Yeah I would love to play a reverse version of this where you have to introduce plants and animals to a dead world paved over by factories and industry to create increasingly larger and more complex ecosystems.
posted by straight at 6:55 PM on March 21, 2019 [3 favorites]


It could be nice to have a sandbox building game where the industrial apex is not genocide.
posted by ethansr at 11:30 PM on March 21, 2019


(In case the context wasn't clear, that's a plea to not get into that stupid console wars-tier bullshit around here.)

It is worth noting that the game had a coming soon page on Steam before Epic purchased timed exclusivity on the title, something that has now become Epic's modus operandi in the space (with recent major title Metro Exodus as well as upcoming highly anticipated games like The Outer Worlds and Control now being one-year exclusives to the Epic Games Store). In other words, it's not like you even get to pick. You have no choice in the matter. It's not a "blast processing" thing.

Anyways. Back on topic (sort of): I think part of the challenge in developing a game like this that isn't "destroy nature to create industry" is that we as a society have not been great at imagining how the opposite would work, except in post-apocalyptic and hardcore return-to-nature scenarios. Like, either the modern world needs to wreck itself before it checked itself, and we have to put the pieces back together (which often still looks like "destroy nature to create industry"), or we're positing a world where we abandon industry wholesale and go back to surviving on the land in the most basic, subsistence-level fashion possible. Which is fine, but doesn't really capture the way these games work in the same way and arguably doesn't provide a blueprint for society at large in the same way.
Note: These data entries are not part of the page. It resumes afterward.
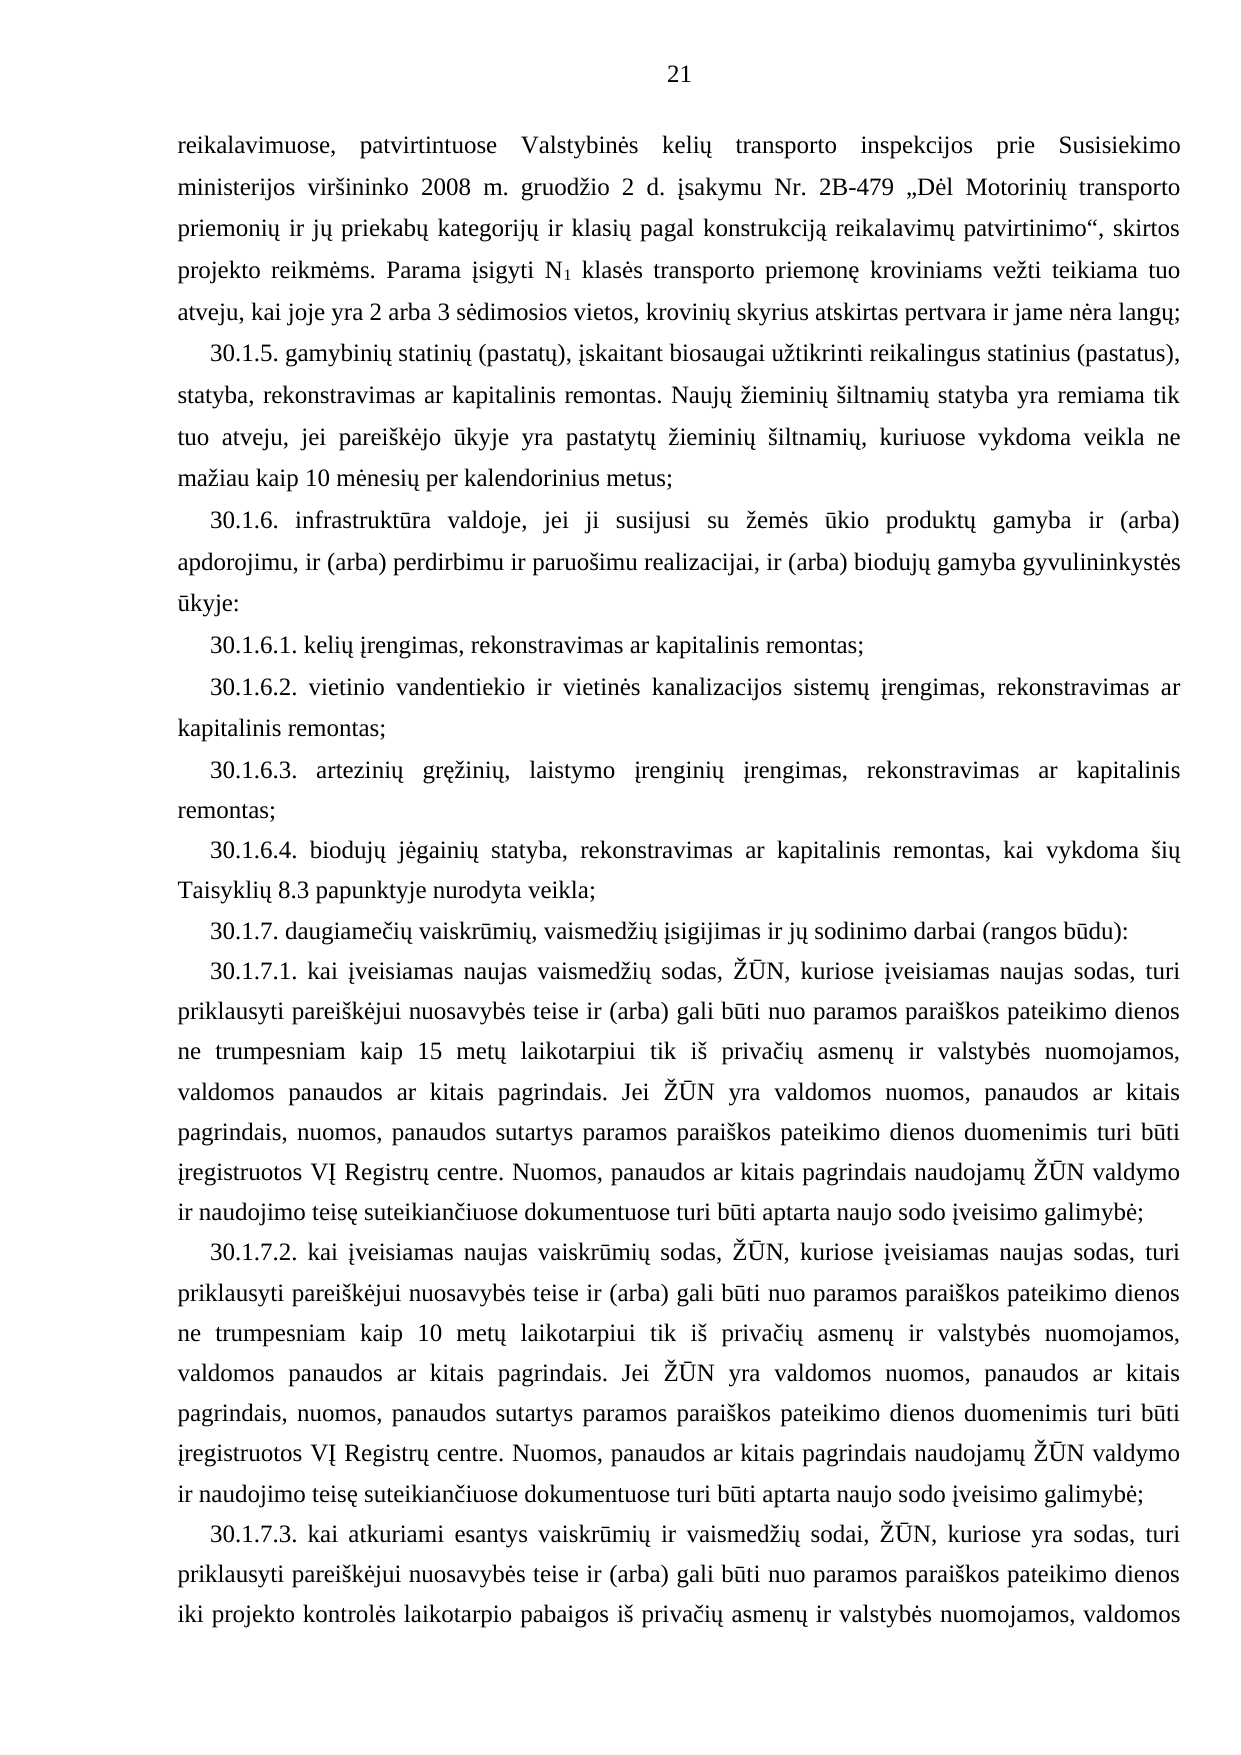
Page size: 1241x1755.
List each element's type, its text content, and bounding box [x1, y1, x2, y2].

text 30.1.6.1. kelių įrengimas, rekonstravimas ar kapitalinis remontas; [177, 630, 1181, 659]
text 30.1.6.4. biodujų jėgainių statyba, rekonstravimas ar kapitalinis remontas, kai vykdoma šių Taisyklių 8.3 papunktyje nurodyta veikla; [177, 835, 1181, 904]
text 30.1.7.1. kai įveisiamas naujas vaismedžių sodas, ŽŪN, kuriose įveisiamas naujas sodas, turi priklausyti pareiškėjui nuosavybės teise ir (arba) gali būti nuo paramos paraiškos pateikimo dienos ne trumpesniam kaip 15 metų laikotarpiui tik iš privačių asmenų ir valstybės nuomojamos, valdomos panaudos ar kitais pagrindais. Jei ŽŪN yra valdomos nuomos, panaudos ar kitais pagrindais, nuomos, panaudos sutartys paramos paraiškos pateikimo dienos duomenimis turi būti įregistruotos VĮ Registrų centre. Nuomos, panaudos ar kitais pagrindais naudojamų ŽŪN valdymo ir naudojimo teisę suteikiančiuose dokumentuose turi būti aptarta naujo sodo įveisimo galimybė; [177, 956, 1181, 1226]
text 30.1.5. gamybinių statinių (pastatų), įskaitant biosaugai užtikrinti reikalingus statinius (pastatus), statyba, rekonstravimas ar kapitalinis remontas. Naujų žieminių šiltnamių statyba yra remiama tik tuo atveju, jei pareiškėjo ūkyje yra pastatytų žieminių šiltnamių, kuriuose vykdoma veikla ne mažiau kaip 10 mėnesių per kalendorinius metus; [177, 338, 1181, 492]
text 30.1.6.2. vietinio vandentiekio ir vietinės kanalizacijos sistemų įrengimas, rekonstravimas ar kapitalinis remontas; [177, 672, 1181, 742]
text 30.1.7.2. kai įveisiamas naujas vaiskrūmių sodas, ŽŪN, kuriose įveisiamas naujas sodas, turi priklausyti pareiškėjui nuosavybės teise ir (arba) gali būti nuo paramos paraiškos pateikimo dienos ne trumpesniam kaip 10 metų laikotarpiui tik iš privačių asmenų ir valstybės nuomojamos, valdomos panaudos ar kitais pagrindais. Jei ŽŪN yra valdomos nuomos, panaudos ar kitais pagrindais, nuomos, panaudos sutartys paramos paraiškos pateikimo dienos duomenimis turi būti įregistruotos VĮ Registrų centre. Nuomos, panaudos ar kitais pagrindais naudojamų ŽŪN valdymo ir naudojimo teisę suteikiančiuose dokumentuose turi būti aptarta naujo sodo įveisimo galimybė; [177, 1237, 1181, 1507]
text reikalavimuose, patvirtintuose Valstybinės kelių transporto inspekcijos prie Susisiekimo ministerijos viršininko 2008 m. gruodžio 2 d. įsakymu Nr. 2B-479 „Dėl Motorinių transporto priemonių ir jų priekabų kategorijų ir klasių pagal konstrukciją reikalavimų patvirtinimo“, skirtos projekto reikmėms. Parama įsigyti N1 klasės transporto priemonę kroviniams vežti teikiama tuo atveju, kai joje yra 2 arba 3 sėdimosios vietos, krovinių skyrius atskirtas pertvara ir jame nėra langų; [177, 130, 1181, 325]
text 30.1.7. daugiamečių vaiskrūmių, vaismedžių įsigijimas ir jų sodinimo darbai (rangos būdu): [177, 916, 1181, 944]
text 30.1.6. infrastruktūra valdoje, jei ji susijusi su žemės ūkio produktų gamyba ir (arba) apdorojimu, ir (arba) perdirbimu ir paruošimu realizacijai, ir (arba) biodujų gamyba gyvulininkystės ūkyje: [177, 505, 1181, 617]
text 30.1.7.3. kai atkuriami esantys vaiskrūmių ir vaismedžių sodai, ŽŪN, kuriose yra sodas, turi priklausyti pareiškėjui nuosavybės teise ir (arba) gali būti nuo paramos paraiškos pateikimo dienos iki projekto kontrolės laikotarpio pabaigos iš privačių asmenų ir valstybės nuomojamos, valdomos [177, 1519, 1181, 1628]
text 30.1.6.3. artezinių gręžinių, laistymo įrenginių įrengimas, rekonstravimas ar kapitalinis remontas; [177, 755, 1181, 824]
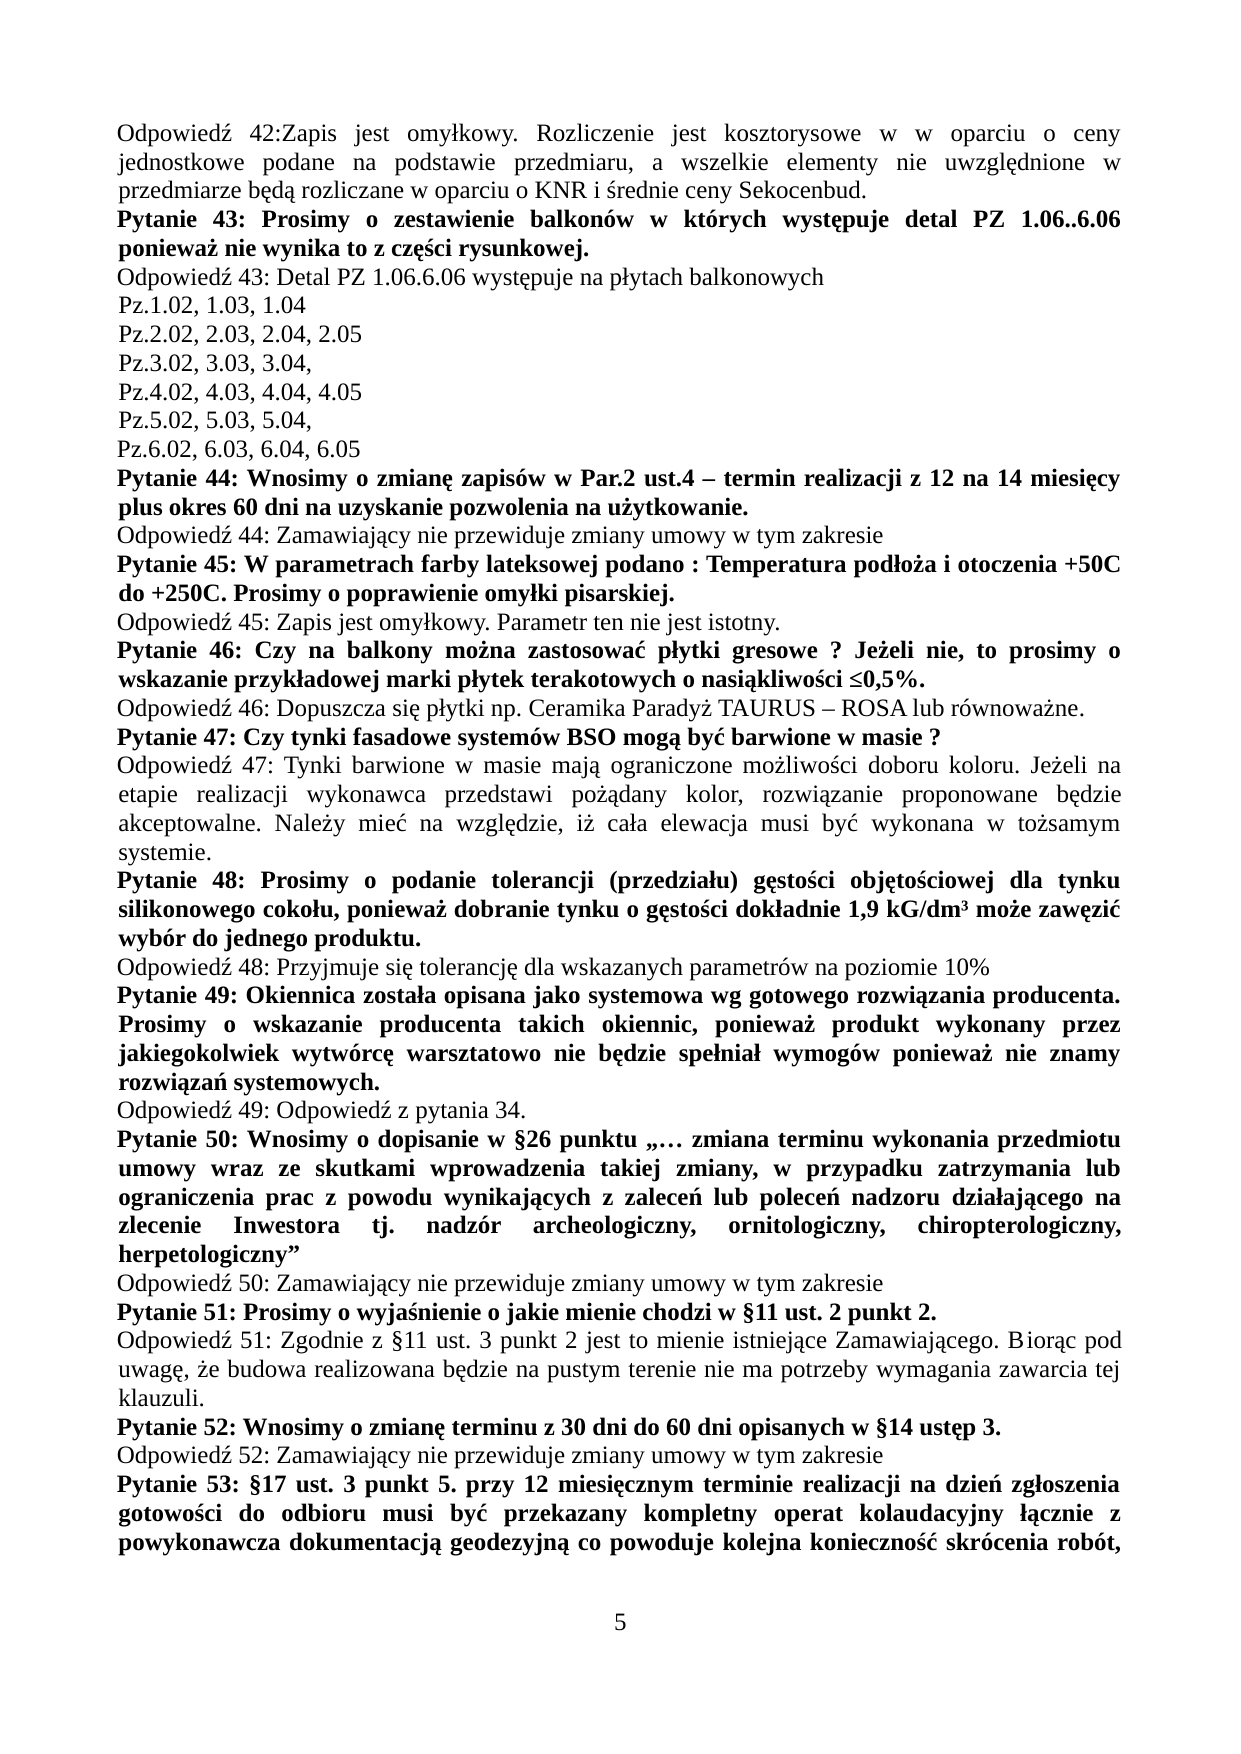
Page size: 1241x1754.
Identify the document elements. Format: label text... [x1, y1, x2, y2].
It'd be neat to imagine a game where you deconstruct modern industry to create sustainable eco-industry, but I think we're only beginning to really tease out what that second part even MEANS. Maybe someone will be visionary enough to come up with a game that points the way, but chances are we'll need broadly understandable real-world analogues to build those games on, rather than the other way around.
posted by chrominance at 2:40 PM on March 22, 2019


I was thinking something a little more like a god game where you manage a living ecosystem taking back a dead planet, which is not strictly the opposite of this.
posted by straight at 5:28 PM on March 22, 2019


The 1990 game SimEarth is a take on sculpting a working ecosystem. It's an interesting artifact but I can't recommend playing it really.
posted by Nelson at 5:31 PM on March 22, 2019 [2 favorites]


I'm quite interested in playing this, but they did an incredible job with the trailers here. The music nails a certain sort of quirky techy tone perfectly, and the early access trailer seems to be heavily flirting with some sort of Deadpoolesque suit fetishism, for some reason.